Senior HPC ML Applications Engineer - GPU & CPU
Austin, TX 
Share
Posted 13 days ago
Job Description


What you do at AMD changes everything

We care deeply about transforming lives with AMD technology to enrich our industry, our communities and the world. Our mission is to build great products that accelerate next-generation computing experiences - the building blocks for the data center, artificial intelligence, PCs, gaming and embedded. Underpinning our mission is the AMD culture. We push the limits of innovation to solve the world's most important challenges. We strive for execution excellence, while being direct, humble, collaborative and inclusive of diverse perspectives. This is who we are at our best. One Company. One Team.
AMD together we advance_

Senior HPC ML Applications Engineer - GPU & CPU

The Role:

We are looking for our next team member to join our growing HPC Data Center GPU (DCGPU) team, to enable and optimize HPC applications and provide performance and systems expertise to our internal partners & customers prior to 1st Si through going to production of our Epyc processors and Instinct(MI) GPU accelerators based systems and solutions .

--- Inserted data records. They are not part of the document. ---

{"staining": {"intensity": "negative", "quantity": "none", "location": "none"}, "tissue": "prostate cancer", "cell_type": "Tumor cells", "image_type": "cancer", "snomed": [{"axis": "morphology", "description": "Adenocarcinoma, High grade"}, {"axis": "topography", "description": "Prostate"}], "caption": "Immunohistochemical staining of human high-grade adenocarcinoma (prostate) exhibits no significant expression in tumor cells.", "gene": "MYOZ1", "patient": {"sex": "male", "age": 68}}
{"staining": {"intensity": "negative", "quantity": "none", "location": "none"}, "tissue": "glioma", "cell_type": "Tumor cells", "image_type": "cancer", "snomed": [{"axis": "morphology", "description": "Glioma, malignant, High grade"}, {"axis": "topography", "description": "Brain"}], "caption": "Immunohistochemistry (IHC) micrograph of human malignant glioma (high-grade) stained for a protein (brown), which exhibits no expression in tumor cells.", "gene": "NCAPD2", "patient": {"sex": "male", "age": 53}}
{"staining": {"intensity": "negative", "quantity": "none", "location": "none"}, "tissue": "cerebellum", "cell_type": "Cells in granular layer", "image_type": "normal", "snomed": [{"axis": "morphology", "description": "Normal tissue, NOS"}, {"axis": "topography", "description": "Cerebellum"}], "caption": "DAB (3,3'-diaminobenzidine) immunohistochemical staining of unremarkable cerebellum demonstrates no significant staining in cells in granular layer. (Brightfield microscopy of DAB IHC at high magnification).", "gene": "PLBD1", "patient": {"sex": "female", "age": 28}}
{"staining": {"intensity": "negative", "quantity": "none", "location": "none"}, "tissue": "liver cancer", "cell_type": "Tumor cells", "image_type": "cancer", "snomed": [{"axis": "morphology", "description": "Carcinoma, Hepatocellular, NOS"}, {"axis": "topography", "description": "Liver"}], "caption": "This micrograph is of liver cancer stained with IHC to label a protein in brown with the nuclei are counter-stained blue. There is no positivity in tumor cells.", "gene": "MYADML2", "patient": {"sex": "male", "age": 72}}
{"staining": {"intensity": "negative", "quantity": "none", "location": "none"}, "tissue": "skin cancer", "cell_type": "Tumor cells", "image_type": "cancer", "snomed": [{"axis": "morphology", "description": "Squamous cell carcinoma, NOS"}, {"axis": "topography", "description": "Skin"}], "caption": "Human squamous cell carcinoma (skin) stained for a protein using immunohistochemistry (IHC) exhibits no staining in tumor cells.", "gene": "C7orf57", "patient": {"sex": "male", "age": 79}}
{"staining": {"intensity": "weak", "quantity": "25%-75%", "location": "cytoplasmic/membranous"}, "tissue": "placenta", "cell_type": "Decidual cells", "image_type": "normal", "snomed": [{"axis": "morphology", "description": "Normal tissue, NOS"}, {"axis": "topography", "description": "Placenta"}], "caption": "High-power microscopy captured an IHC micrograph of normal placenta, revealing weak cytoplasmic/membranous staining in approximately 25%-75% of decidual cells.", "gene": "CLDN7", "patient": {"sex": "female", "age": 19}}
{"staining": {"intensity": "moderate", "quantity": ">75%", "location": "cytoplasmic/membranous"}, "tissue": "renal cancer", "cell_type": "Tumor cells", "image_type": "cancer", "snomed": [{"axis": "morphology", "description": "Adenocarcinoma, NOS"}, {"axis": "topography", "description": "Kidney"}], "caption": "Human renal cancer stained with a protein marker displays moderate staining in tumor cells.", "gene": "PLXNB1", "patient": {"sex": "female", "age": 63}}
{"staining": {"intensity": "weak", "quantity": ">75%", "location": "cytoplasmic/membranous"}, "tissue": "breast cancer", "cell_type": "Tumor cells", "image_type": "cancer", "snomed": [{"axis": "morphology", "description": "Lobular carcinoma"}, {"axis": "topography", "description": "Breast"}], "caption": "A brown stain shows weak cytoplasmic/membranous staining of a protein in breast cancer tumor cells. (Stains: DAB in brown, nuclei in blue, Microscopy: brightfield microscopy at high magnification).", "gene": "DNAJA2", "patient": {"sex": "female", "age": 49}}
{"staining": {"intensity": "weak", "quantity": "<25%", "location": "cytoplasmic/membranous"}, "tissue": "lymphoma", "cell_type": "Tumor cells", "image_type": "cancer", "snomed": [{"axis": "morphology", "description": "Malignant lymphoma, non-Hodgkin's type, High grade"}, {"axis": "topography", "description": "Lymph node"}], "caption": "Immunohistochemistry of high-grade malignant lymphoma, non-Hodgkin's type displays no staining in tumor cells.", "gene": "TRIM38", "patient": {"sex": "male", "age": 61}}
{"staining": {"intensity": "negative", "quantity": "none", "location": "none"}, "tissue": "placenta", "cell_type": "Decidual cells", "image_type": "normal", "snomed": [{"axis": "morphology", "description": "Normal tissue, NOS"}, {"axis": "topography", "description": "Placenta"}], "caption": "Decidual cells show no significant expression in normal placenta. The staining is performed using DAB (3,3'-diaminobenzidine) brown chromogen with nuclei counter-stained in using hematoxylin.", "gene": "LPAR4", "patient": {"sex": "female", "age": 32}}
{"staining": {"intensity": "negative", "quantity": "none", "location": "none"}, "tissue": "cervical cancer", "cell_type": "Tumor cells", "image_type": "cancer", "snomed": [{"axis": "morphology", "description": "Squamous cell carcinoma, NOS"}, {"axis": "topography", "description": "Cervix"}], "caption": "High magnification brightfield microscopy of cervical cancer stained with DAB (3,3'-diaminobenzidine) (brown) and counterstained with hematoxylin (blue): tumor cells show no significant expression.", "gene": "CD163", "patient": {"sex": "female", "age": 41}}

A 'hands-on' role working independently and with other AMD engineers to tackle technical HPC functional and performance issues, collaborating with our customer-facing organizations, our internal R&D and other key engineering groups. Working across a variety of partners on the bring-up, design, debug and performance of the world's largest HPC systems, making a significant impact at a global level, including working with the 'Mega Datacenters' and HPC cloud providers. Growing the success and market penetration of the AMD GPU as it applies to HPC.

The Person:

Very Strong solution-oriented mindset

Expertise in HPC application performance testing and debug on CPU and/or GPU

Strong technical ownership and ability to lead technical relationships with both customers and HPC partners

Ability to independently prioritize opportunities to deliver results on time

Proven success establishing relationships internally and across a network of customers and partners

Excellent verbal and written communication skills

Key Responsibilities:

Seek maximum HPC performance while achieveing highest quality on AMD EPYC plus Instict systems through a combination of performance optimization, HPC workload debug and characterization, compilers, math libraries and lower-level AMD-internal toolsets

Feeding back performance bottlenecks and functional issues to the relevant engineering groups during bring-up to improve quality and performance

Partner with our collaborative internal development and validation teams supporting with a deeper level of HPC application and system-level expertise

Attending and leading high-value technical HPC discussions to portray general AMD GPU proposition and its application to HPC

Technically owning and resolving customer and partner issues. Submitting JIRA tickets and driving resolution

Collaborate on future architectures, functional validation and performance testing

Attend internal working groups in resolving engineering issues; contribute to the debug and testing of unreleased GPU based solutions and their readiness for HPC workloads

Document and publish system health and performance results, as well as procedures you have generated and procedures automation

Preferred Experience:

Proven HPC application experience balanced with partner or customer-facing experience

HPC Functional applications bring-up, triage, and performance profiling, monitoring tools, and software performance optimization

Expertise working with large codes from source, with appropriately linked math libraries and flag optimization, working with different compilers, MPI libraries, and math libraries

System-level hardware and its configuration on performance, such as Infiniband and shared parallel filesystems

Proven understanding of baseline testing of synthetic codes: HPL, STREAM, DGEMM, HPCG, HPCC

Linux administration; understanding setup for HPC middleware

Nice to Haves:

Experience working on very large codes such as weather and associated tuning for greater scalability

Any experience understanding/inspecting/writing assembly

Understanding of memory and cache hierarchy and methods to query performance/latency at each level

Understanding HPC dataflow down to the register-level

Academic Credentials:

  • List any desired degrees, certifications, etc.
  • Use the words preferred or desired, instead of required

Location:

Austin Texas



Requisition Number: 175741
Country: United States State: Texas City: Austin
Job Function: Design

Benefits offered are described .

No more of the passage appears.